Your Survival Library; A Critical Resource

Most would agree that Knowledge and Planning are perhaps the two most important things you can have in a survival situation.  Let’s face it, all the survival tools and equipment in the world won’t help you if you don’t know how to use them.  That is why I’d like to talk a bit about the value of setting up your own home survival library.

I’ve done a few different book reviews here at Prep-Blog but mostly of the fiction variety. Today I’d like to talk about how important it is to have the right books, magazines, and other reference guides to help get you through an emergency situation.

One of the first things I would encourage any serious Prepper to do is make sure they have at least a couple of good first-aid books in their library.  Of course it’s a good idea to go out and take a class on first-aid (while you’re at it, take a couple of them) but with such a wide variety of potential mishaps and injuries that could befall you it’s tough to have all the knowledge you may possibly need ahead of time.  A couple of classes will give you the basic skills you need and the confidence to face a situation but you may need more guidance along the way.

That is why I believe there is a real need to keep a comprehensive first-aid manual on hand.  There are so many to choose from that I hesitate to endorse a specific volume here.  I think most are pretty good though and would only recommend that you choose one that is most appropriate for your own situation. For example, if you have young children you’re going to want to be sure to pick up a book that specifically addresses first-aid for kids.  Thoreau wrote about one that we both like very much in an article here.

I also like to have a few books on home remedies and nutritional healing in my library.  I’ve got about a half dozen and think they each have their merits.  I’ve also got one specifically written for home remedies for dogs, since I have a couple of them and I want to be able to keep them healthy even if I can’t get to the vet.  After all, they play a very important part in our home security plan.  Gotta look after your mutts!

Another subject that bears coverage here is basic home repair.  There are a number of books out there to choose from.  Personally I like Time-Life Books’ The Complete Fix-It-Yourself Manual.  It covers everything from basic home emergencies, plumbing, lighting & electricity, heating & cooling, to appliances and home electronics.  Of course there are many other similar books to choose from and again I would encourage you to choose one that is tailored towards your own personal situation.  If your house relies heavily on solar power you’d better be sure to have a book that covers basic repairs of solar systems.  During an emergency you may not be able to call in the professionals, or even a handy man.

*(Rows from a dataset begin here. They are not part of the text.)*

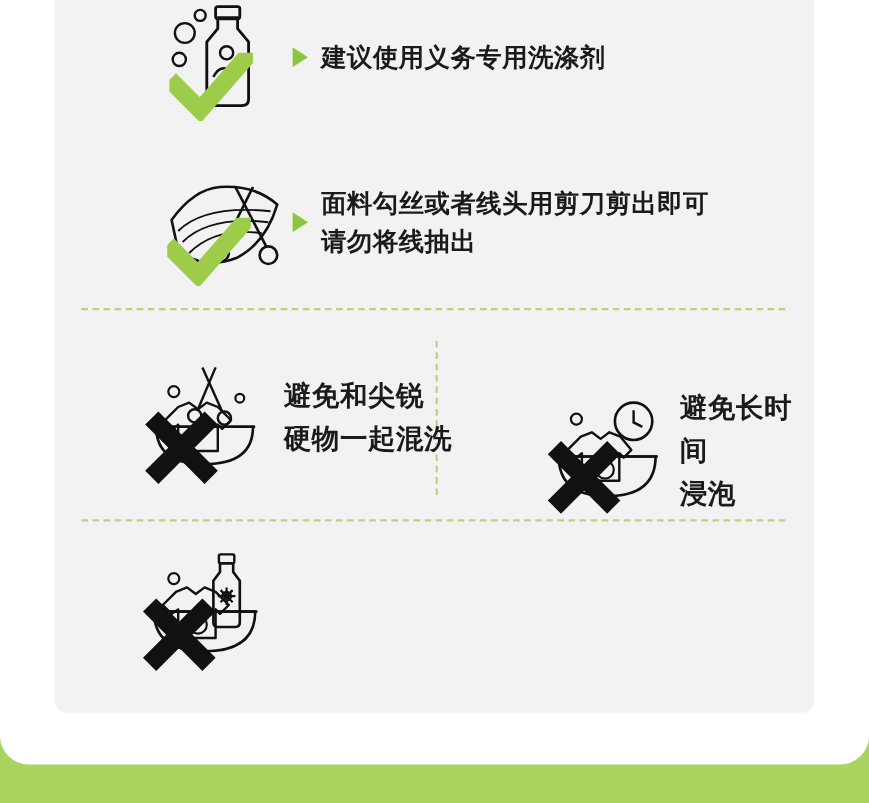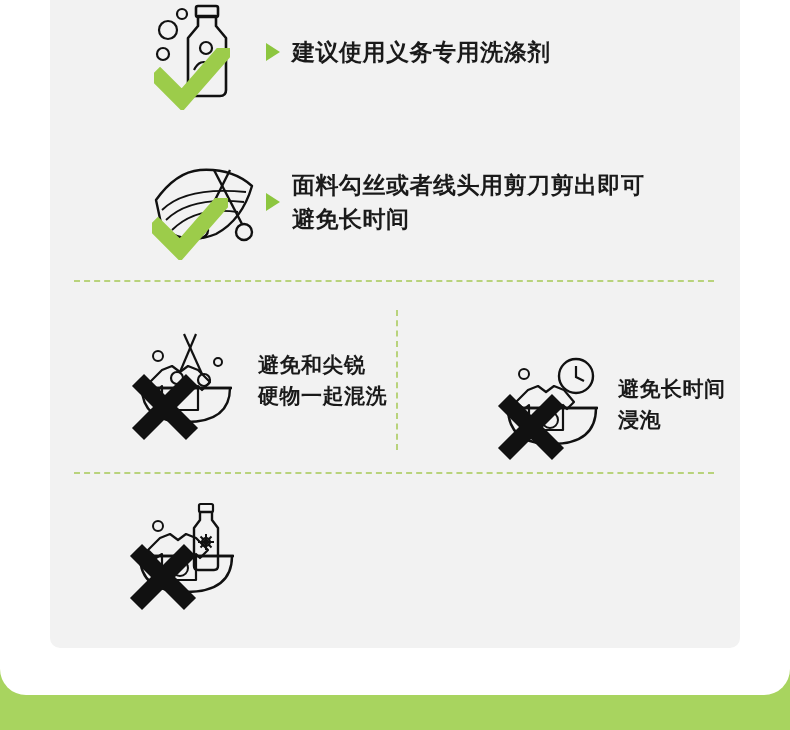--- a/index.html
+++ b/index.html
@@ -158,7 +158,7 @@
         </div>
         <div class="arrow"></div>
         <div class="text">面料勾丝或者线头用剪刀剪出即可
-避免长时间</div>
+请勿将线抽出</div>
       </div>
 
       <div class="hsep" style="left:24px; top:300px; width:640px;"></div>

Having a couple of books on basic gunsmithing is not a bad idea either.  We generally advocate the safe keeping and proper handling of firearms and I believe it’s a good idea to know how to maintain your own guns as well.

As I’m here in my office I’m looking through my own bookshelves and noticing that I’ve got more than a few good instructional guides on gardening.  I actually don’t remember when I picked those up, could be that the wife filled in that piece of the puzzle for me, but as I’m looking through them I can see how valuable they would be if we ever needed to get a survival garden going.  Just having the basic guides on which plants will grow in your area of the country and when to plant them is worth the price of the book.  Of course there’s lots of other great info in them as well.

Finally, I think a good book or manual on defense strategy and tactics is a good thing to have.  I’ve read and reviewed Holding Your Ground by Joe Nobody and would absolutely recommend it.  There are other guides out there worth reading as well, a few of them put out by the US Army.

Of course these are just a few ideas.  There is certainly a lot of other reading material that could be useful for a Prepper.  I read in a novel a while back where a group of preppers had an entire collection of Popular Mechanics magazines that they found to be invaluable.  I could see where this would make sense.

I’d love to hear about any other ideas folks out there have in the comments section.

~Butch

 

One Response to Your Survival Library; A Critical Resource

  1. A good library for self-sufficiency is essential for survival – not just if TSHTF but for everyday. I would recommend something basic on sewing and on mending. Unfortunately I’m finding these harder to find. Maybe something on the web that can be printed out. Thinking about it, the Cooperative Extension Service would have this info also.
    For gardening I think the best resource is your local Cooperative Extension Service, a division of your state’s university system. They can supply you, usually free or printed off the web, with what will grow in your area, specific varieties of same, when to plant, diseases and/or bugs and how to treat, etc. They are also a good source of all household information and agricultural info. We’ve gotten info on making a pond, making pickles and identifying wild edibles among other things.
    If you have forested land the State Forester can give you info on how to harvest to ensure you have a continuing source of firewood or wood harvested to build with and will probably be able to give you a list of small sawmills that can cut your wood for you.